(Saved data entries)
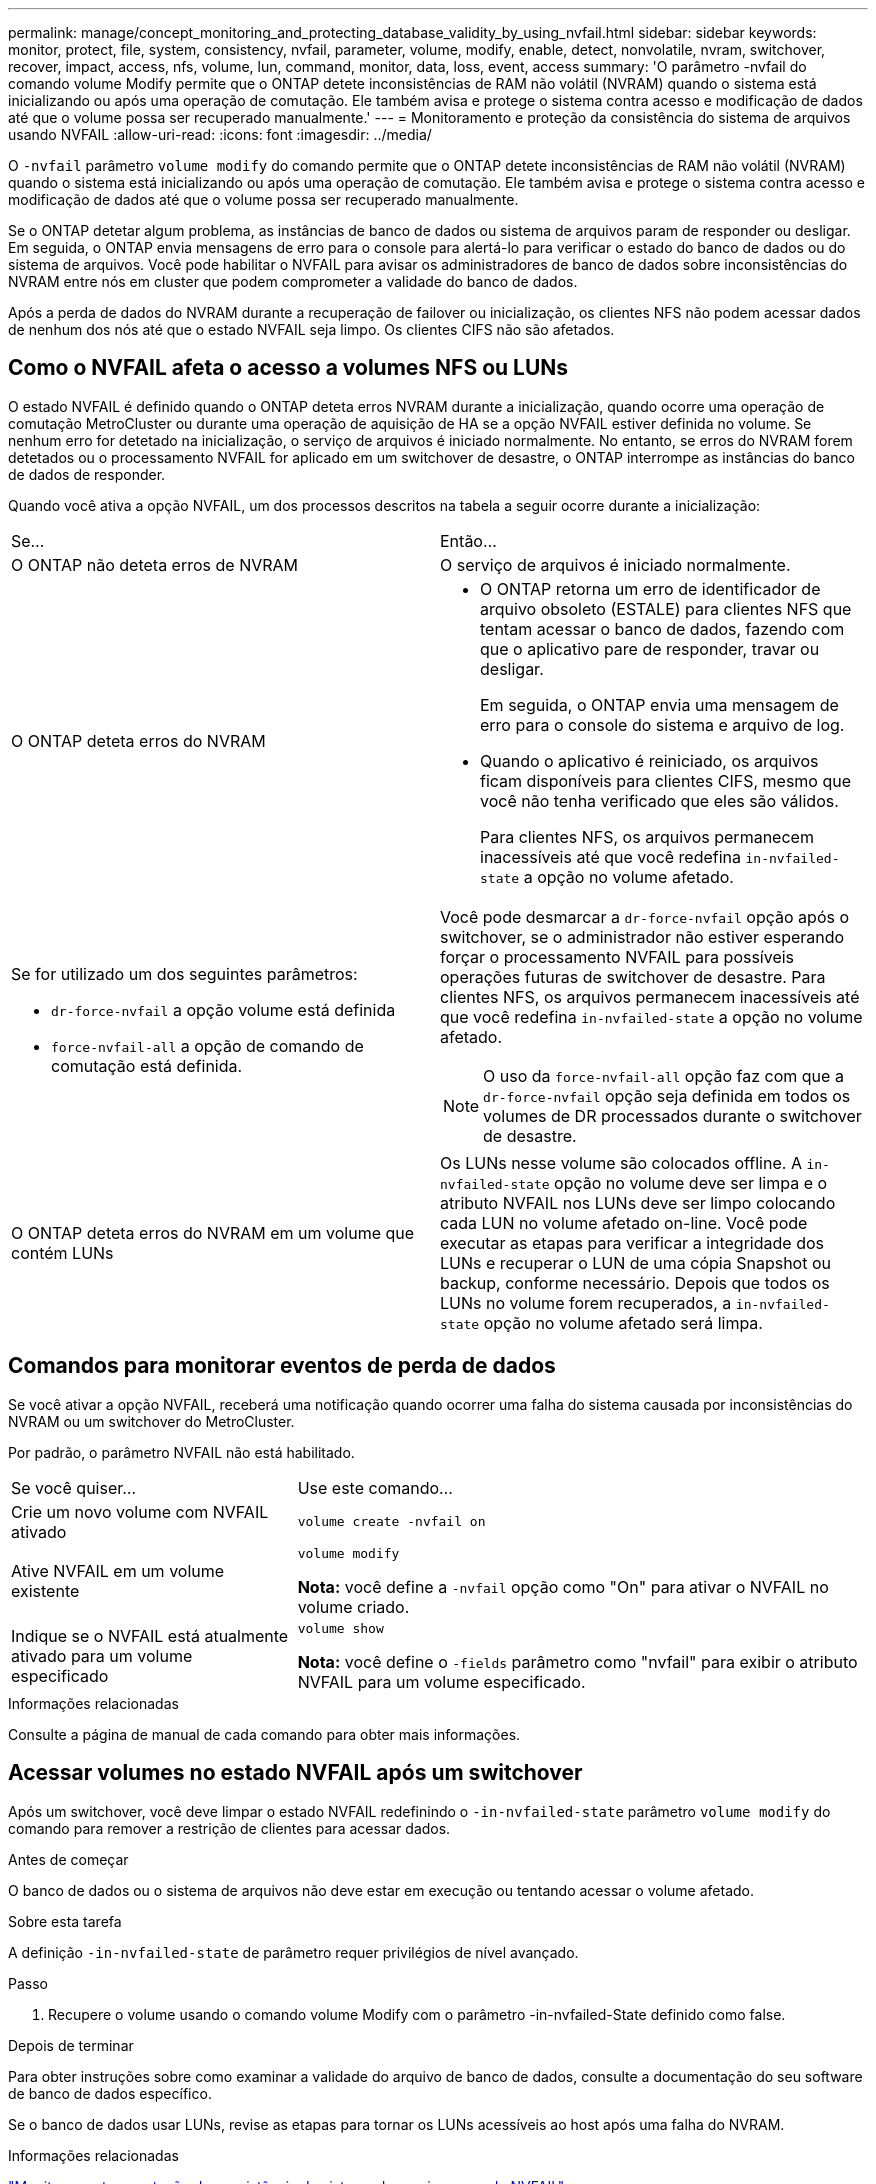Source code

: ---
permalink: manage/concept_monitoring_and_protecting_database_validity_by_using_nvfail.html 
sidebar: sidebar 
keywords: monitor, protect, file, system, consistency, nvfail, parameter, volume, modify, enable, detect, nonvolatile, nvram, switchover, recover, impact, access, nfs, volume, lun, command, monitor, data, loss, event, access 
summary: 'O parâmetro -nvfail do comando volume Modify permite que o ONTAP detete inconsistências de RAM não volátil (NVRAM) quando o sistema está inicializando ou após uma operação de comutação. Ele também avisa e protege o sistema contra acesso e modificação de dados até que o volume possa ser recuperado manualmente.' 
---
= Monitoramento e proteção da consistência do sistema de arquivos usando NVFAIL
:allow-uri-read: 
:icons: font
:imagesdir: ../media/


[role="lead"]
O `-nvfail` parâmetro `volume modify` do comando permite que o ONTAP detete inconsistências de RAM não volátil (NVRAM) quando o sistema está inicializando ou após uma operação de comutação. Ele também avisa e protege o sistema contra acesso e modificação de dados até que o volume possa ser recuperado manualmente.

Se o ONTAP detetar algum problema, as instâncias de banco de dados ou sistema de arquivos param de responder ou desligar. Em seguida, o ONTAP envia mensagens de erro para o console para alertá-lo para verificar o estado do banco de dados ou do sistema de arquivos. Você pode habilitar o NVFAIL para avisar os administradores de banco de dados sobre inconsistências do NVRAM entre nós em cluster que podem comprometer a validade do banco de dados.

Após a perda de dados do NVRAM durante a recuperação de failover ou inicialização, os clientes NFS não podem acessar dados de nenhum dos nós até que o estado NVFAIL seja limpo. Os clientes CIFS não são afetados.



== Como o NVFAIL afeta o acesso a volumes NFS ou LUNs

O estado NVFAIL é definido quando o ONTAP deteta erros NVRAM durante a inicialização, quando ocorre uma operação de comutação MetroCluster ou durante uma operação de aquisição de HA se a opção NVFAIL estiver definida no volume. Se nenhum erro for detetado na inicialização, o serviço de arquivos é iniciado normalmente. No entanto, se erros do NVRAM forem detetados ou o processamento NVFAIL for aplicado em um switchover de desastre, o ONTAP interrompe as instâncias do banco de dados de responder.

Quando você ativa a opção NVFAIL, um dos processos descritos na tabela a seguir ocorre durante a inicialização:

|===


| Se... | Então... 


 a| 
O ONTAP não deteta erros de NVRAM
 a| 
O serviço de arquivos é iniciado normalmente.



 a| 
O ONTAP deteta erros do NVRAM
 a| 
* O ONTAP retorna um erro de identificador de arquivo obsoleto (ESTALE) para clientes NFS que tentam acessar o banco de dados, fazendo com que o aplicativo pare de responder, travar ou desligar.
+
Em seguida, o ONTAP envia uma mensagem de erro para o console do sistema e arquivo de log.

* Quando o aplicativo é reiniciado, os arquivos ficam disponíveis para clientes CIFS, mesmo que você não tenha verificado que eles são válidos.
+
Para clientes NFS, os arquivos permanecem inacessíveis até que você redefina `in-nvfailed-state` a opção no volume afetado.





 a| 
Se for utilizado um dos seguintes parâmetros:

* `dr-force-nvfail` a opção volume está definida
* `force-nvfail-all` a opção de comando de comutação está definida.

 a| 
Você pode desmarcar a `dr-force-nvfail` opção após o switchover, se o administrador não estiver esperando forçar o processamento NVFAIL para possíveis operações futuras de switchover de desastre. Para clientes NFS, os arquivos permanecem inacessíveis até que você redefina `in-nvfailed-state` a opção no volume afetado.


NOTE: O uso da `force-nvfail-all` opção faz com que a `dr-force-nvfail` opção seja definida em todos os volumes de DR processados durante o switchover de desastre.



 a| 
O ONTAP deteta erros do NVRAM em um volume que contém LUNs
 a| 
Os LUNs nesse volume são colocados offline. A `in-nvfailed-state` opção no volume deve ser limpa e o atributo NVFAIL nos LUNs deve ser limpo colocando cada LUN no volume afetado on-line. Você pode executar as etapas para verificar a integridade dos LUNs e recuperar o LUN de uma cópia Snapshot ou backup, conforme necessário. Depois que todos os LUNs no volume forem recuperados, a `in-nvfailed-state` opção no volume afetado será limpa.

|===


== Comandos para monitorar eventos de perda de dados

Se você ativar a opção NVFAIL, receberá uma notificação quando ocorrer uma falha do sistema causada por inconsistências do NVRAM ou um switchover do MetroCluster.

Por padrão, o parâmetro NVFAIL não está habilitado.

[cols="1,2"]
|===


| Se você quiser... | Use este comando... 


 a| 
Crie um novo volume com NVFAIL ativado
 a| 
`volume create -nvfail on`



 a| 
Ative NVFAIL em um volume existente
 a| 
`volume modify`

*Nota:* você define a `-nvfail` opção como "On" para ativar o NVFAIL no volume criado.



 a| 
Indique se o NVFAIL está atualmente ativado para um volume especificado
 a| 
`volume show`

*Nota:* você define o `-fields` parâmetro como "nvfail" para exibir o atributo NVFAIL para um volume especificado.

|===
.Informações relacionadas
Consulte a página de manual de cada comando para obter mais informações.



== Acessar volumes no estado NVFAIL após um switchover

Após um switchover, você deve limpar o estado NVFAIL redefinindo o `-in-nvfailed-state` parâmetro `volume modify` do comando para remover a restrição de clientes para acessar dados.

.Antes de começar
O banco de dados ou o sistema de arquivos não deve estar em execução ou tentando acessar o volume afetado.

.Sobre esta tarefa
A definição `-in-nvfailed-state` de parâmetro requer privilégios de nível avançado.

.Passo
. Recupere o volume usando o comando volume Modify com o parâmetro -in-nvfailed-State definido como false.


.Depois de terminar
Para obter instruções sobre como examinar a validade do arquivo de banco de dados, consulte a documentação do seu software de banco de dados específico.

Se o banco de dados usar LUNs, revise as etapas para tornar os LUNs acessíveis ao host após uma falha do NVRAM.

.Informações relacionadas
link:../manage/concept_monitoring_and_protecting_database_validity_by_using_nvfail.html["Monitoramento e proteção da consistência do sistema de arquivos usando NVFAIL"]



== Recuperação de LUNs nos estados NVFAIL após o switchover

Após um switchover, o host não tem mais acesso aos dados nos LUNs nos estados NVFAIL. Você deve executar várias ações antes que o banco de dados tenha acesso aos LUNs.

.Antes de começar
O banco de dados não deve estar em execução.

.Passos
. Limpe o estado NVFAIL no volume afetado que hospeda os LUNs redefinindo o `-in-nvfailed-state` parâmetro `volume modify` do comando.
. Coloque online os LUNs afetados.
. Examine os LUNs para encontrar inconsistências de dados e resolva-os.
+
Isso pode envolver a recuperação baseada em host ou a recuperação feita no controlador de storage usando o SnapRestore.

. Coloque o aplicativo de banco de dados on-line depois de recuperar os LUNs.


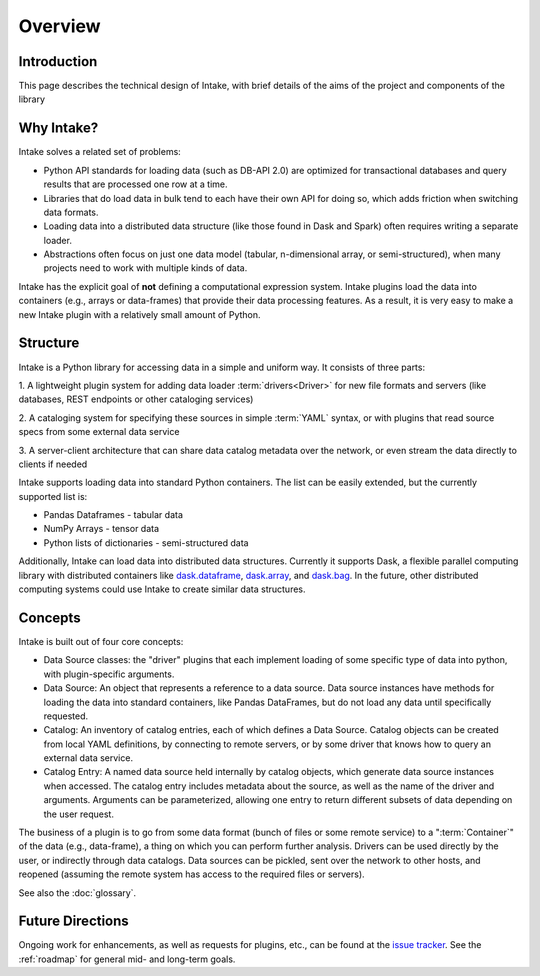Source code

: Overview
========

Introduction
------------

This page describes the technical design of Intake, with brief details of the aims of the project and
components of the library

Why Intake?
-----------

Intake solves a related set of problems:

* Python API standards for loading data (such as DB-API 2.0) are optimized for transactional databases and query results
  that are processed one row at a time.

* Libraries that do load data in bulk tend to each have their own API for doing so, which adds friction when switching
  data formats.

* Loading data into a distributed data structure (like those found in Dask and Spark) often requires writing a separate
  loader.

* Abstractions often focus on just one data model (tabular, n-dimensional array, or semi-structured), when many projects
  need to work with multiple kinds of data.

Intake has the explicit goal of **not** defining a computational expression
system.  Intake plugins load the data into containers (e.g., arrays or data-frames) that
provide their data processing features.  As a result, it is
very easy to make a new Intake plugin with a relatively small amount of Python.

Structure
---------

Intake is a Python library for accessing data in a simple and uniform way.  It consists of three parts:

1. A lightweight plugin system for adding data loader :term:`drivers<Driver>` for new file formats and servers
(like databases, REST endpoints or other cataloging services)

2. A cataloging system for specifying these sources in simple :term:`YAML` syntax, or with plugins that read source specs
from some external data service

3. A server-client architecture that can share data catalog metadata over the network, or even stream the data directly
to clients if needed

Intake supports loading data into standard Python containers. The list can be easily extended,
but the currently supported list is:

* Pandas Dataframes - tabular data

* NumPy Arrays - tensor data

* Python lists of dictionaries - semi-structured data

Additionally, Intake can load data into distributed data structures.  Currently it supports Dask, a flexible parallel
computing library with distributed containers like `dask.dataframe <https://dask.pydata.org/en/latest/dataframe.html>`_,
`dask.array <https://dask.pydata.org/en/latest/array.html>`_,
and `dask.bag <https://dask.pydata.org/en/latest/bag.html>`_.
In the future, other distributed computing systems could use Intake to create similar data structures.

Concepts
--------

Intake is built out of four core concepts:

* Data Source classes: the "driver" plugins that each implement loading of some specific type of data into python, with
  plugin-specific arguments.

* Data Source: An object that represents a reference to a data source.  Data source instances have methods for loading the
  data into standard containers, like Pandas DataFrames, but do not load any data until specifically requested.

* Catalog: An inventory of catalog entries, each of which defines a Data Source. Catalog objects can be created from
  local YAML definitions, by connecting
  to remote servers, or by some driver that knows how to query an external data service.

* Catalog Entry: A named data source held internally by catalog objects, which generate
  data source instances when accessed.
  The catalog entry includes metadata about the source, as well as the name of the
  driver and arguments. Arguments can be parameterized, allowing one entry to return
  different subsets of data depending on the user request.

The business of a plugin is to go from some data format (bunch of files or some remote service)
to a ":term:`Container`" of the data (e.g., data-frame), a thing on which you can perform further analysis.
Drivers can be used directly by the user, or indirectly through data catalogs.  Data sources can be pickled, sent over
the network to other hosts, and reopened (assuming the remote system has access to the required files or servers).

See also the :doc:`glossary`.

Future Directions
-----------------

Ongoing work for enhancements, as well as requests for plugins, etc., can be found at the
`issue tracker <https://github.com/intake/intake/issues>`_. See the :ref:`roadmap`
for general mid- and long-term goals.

* _TASK GOAL_:
An exact, complete copy of the lines above from the one with "um volume especificado." through the one with "recuperar os LUNs." is the whole answer.

* _WRITTEN REPLY_:
*Nota:* você define o `-fields` parâmetro como "nvfail" para exibir o atributo NVFAIL para um volume especificado.

|===
.Informações relacionadas
Consulte a página de manual de cada comando para obter mais informações.



== Acessar volumes no estado NVFAIL após um switchover

Após um switchover, você deve limpar o estado NVFAIL redefinindo o `-in-nvfailed-state` parâmetro `volume modify` do comando para remover a restrição de clientes para acessar dados.

.Antes de começar
O banco de dados ou o sistema de arquivos não deve estar em execução ou tentando acessar o volume afetado.

.Sobre esta tarefa
A definição `-in-nvfailed-state` de parâmetro requer privilégios de nível avançado.

.Passo
. Recupere o volume usando o comando volume Modify com o parâmetro -in-nvfailed-State definido como false.


.Depois de terminar
Para obter instruções sobre como examinar a validade do arquivo de banco de dados, consulte a documentação do seu software de banco de dados específico.

Se o banco de dados usar LUNs, revise as etapas para tornar os LUNs acessíveis ao host após uma falha do NVRAM.

.Informações relacionadas
link:../manage/concept_monitoring_and_protecting_database_validity_by_using_nvfail.html["Monitoramento e proteção da consistência do sistema de arquivos usando NVFAIL"]



== Recuperação de LUNs nos estados NVFAIL após o switchover

Após um switchover, o host não tem mais acesso aos dados nos LUNs nos estados NVFAIL. Você deve executar várias ações antes que o banco de dados tenha acesso aos LUNs.

.Antes de começar
O banco de dados não deve estar em execução.

.Passos
. Limpe o estado NVFAIL no volume afetado que hospeda os LUNs redefinindo o `-in-nvfailed-state` parâmetro `volume modify` do comando.
. Coloque online os LUNs afetados.
. Examine os LUNs para encontrar inconsistências de dados e resolva-os.
+
Isso pode envolver a recuperação baseada em host ou a recuperação feita no controlador de storage usando o SnapRestore.

. Coloque o aplicativo de banco de dados on-line depois de recuperar os LUNs.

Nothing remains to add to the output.